I also wrote the longest programs (with functions) that I have ever written in python and C this week. They sort of work, but to go from not knowing either to writing several hundred lines is pretty amazing in my book. Granted I\’m not programming modules in linux yet, but I understand how to manipulate files, iterate, intake arguments, out, and time. Pretty intense for somebody who has only touched PHP and MySQL in four years.

Last night I went on a date to screen on the green (for ET) we couldn\’t really see the movie, but she was really fun. She kind of says anything that comes to her head whether or not I consider it publicly acceptable. I learned a lot about her personal life — and that\’s fun; I guess I need to work on sharing my life? No, I think I share my life enough (though I do have a private blog post here for alone).

My Brother Tried Linux

The Reason

So this last weekend, my brother was visiting from Washington State, and inconveniently enough his windows laptop started gettinga blue screen of death as it booted up. Apparently, windows update had automatically installed an update that did not work for his computer and he needed a Windows cd with a recovery console which he obviously didn\’t have access to.

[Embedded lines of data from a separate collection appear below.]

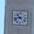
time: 10:42
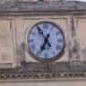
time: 6:54
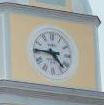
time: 4:45
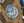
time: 12:42
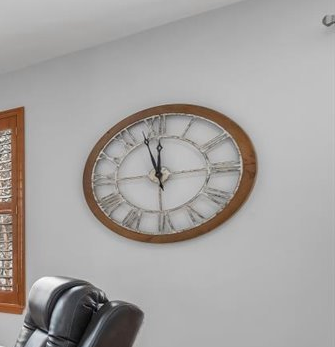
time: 11:57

My brother is also a bit of a by the books person and demands that his computer be up to date with everything, windows update,. anti virus, a strong firewall, and anything else — which makes this even more satisfying — that when you try hard it can break things.

My Solution

So we are at my parents\’ house and they don\’t have a Windows XP disk either. I recommend that maybe Dan try booting from USB to Ubuntu — unfortunately, his Dell custom bios in a 2ghz P4 did not have an option to boot from bios! How!

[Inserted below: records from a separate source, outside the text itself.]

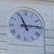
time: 11:14
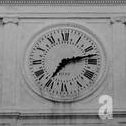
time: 7:12
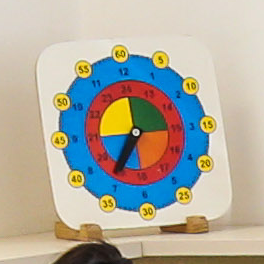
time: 7:00
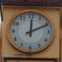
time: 12:10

Anyway, so he downloaded and burned the cd, which loaded amazingly fast on his 2gb of ram and to which he happily saw that everything worked, even his hardline ethernet that he had somehow turned off in overally strict firewall configuration, and his wireless cards which appear to be the driver that got updated.

He also thought that it was amazing to have a live cd, the wireless setup so easy, and everything to just work and be somewhat intuitive, especially with firefox in beta.

But Freedom Require Flexibility

Soon he was considering installing Ubuntu in another partition, but wanted to know if he could run his Norton system utilities in wine! This was very frustrating, and hard to explain, but he basically wanted to use only what he was used to, and basically said that he was going to switch back to Windows immediately only because he wanted to use the things that he was familiar with. Anyway, I came back to the city and grabbed a Windows CD to which he quickly cowered back to — to run his Norton checks, de-fragmentation, and service pack 3 updates.

Flexibility in Perspective

The world has only been using Windows XP since 2003, and 32bit Windows for 13 years. Despite the newer graphical user interfaces of Kde/Gnome/OSX that have shown themselves to be be more intuitive and easy for the unadapted people fixed in their ways are still afraid of change, despite the idea that that change might be better.